In 2013, altogether 38 people from a remote village in Majuli were labelled ‘witches’. However, they were rescued by police, well-known activist Birubala Rabha and others.
State government data says that till March 2015, altogether 77 people were killed and 60 other injured in ‘witch hunting’ incidents since 2010.
More than 100 people have been killed in Assam from 2005 to 2014, according to a study conducted by an NGO. It says more than 500 such incidents related to witch hunting during the last 10 years.
According to social activists, over 100 persons were killed in more than 200 cases of witch hunting between 2008 and 2016. About 80 percent of the victims are women.

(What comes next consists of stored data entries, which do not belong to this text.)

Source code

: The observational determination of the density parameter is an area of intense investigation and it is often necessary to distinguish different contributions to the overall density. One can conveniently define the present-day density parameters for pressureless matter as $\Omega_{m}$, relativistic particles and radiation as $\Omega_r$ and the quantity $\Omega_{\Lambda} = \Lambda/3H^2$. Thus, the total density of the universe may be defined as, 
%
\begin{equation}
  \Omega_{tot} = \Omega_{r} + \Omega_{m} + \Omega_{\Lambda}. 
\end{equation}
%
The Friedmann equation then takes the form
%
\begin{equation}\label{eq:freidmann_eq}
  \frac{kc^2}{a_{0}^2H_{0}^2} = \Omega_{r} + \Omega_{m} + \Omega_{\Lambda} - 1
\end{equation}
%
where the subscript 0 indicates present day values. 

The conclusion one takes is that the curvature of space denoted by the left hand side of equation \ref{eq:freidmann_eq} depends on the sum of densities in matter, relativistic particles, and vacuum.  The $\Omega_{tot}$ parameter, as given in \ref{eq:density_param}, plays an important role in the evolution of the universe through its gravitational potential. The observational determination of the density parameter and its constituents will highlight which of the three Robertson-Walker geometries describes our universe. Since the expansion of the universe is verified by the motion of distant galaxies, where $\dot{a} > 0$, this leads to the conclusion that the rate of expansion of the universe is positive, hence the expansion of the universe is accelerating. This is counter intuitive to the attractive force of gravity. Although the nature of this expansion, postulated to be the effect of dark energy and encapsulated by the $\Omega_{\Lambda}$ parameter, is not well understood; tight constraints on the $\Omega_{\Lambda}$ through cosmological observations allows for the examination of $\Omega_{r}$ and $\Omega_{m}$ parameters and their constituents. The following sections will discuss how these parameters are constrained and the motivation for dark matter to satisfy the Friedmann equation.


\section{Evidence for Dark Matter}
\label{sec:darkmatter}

Apart from ‘Ishu’, two national award winning films from Assam – ‘Maj Rati Kateki’ by Santwana Bardoloi and ‘Haanduk’ (The Hidden Corner) by Jaicheng Jai Dohutia will be screened in national award winning category at KIFF.
Besides, in the ‘Unheard India: Rare Language Indian Films’ category ‘Songs of the Horned Owl’ by Manju Borah in Bodo language and ‘Sonam’ by Ahsan Majid which is the first feature made in ‘Monpa’ dialect of the Indo-Tibetan branch of languages, spoken in the mountainous Himalayan region, will be screened.
In the documentary category, ‘Unity, Dignity and Brotherhood, People of Assam and Punjab’ by Debajit Kalita will also be screened.